Andrew Dotchin, of St Edmundsbury and Ipswich Diocese, also questioned the criticism.

"Girlguiding does good work in our communities which we should applaud and encourage rather than questioning their motives or challenging their own democratic processes," he said.

"It is all too easy for the Church to sound like 'disgusted of Tunbridge Wells'."

Girlguiding has said that nearly 44,000 responses were received to its consultation on changing the promise last year. An analysis of the responses showed a preference for a single promise rather than alternative versions, it said.

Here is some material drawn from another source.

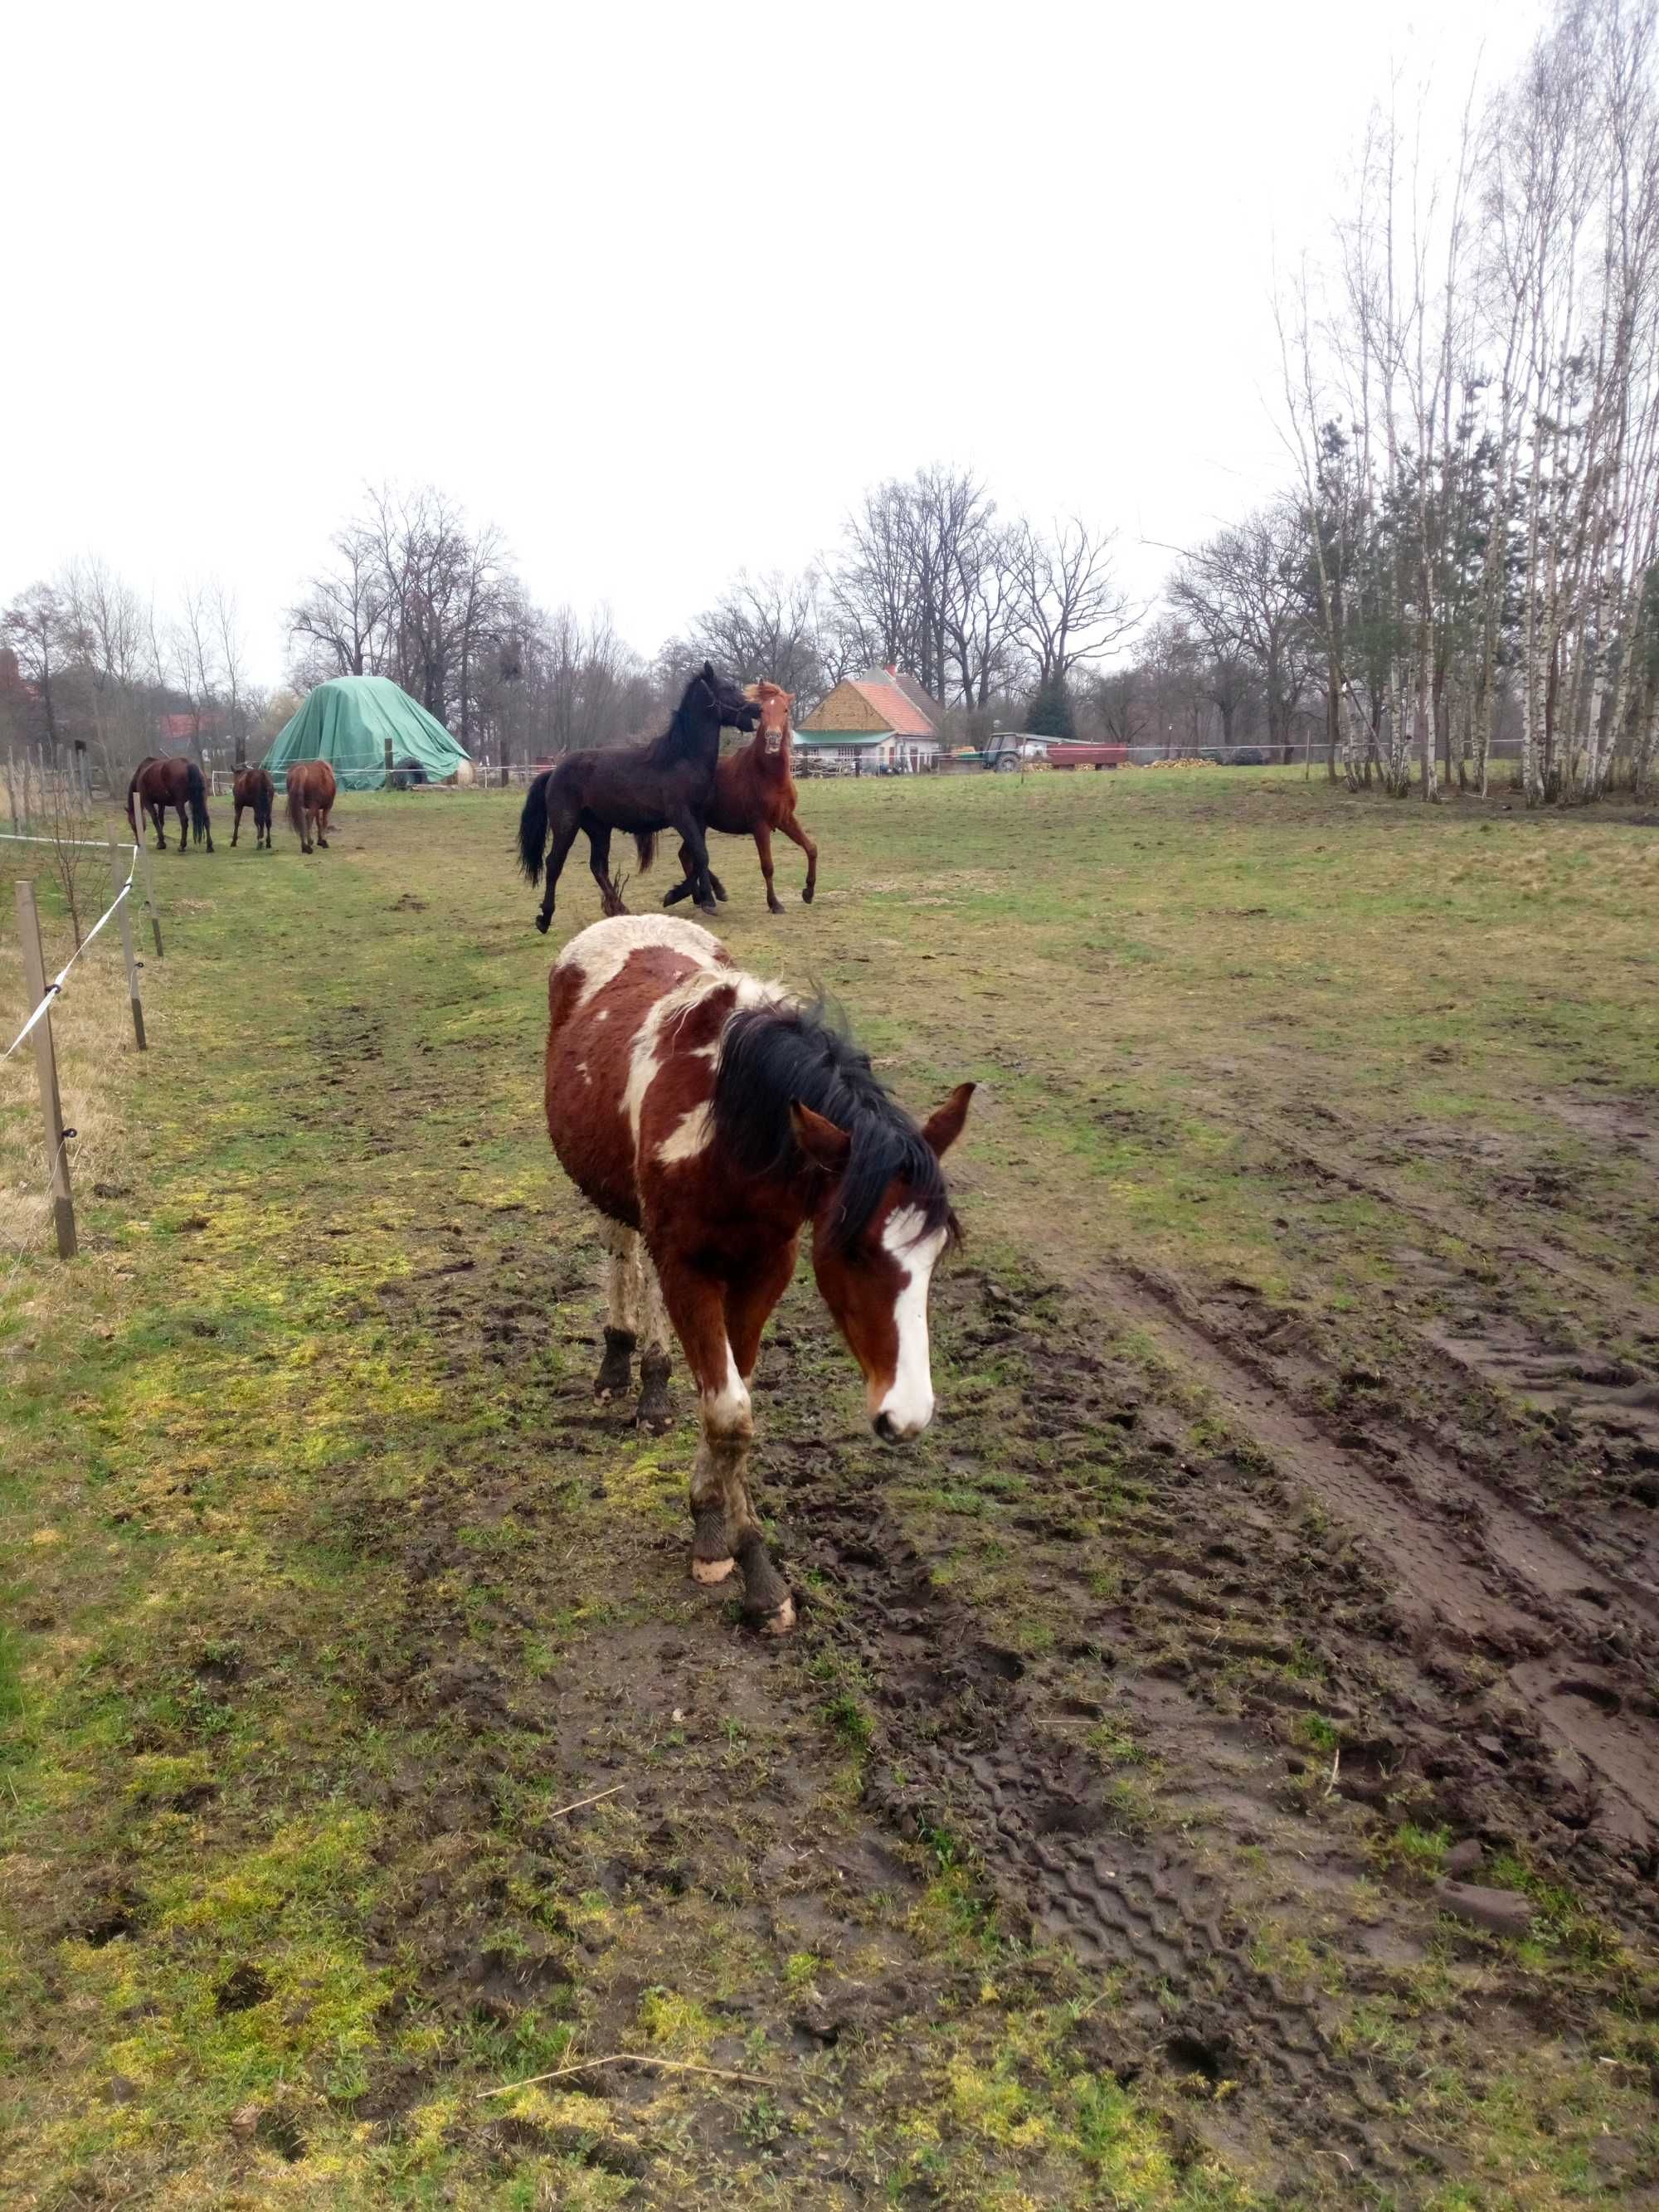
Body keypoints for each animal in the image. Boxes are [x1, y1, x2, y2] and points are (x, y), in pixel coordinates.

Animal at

Terry Sanderson, president of the National Secular Society, said: "It really is very arrogant of these churches to put such pressure on an entirely independent organisation.

"The fact that some Guide groups meet in church halls and perhaps receive some other kind of 'sponsorship' does not mean that they are beholden to comply with every demand from the church.

"As in so many other areas, the churches seem to think that they have a right to impose their own rules on to other people, some of whom just don't want them."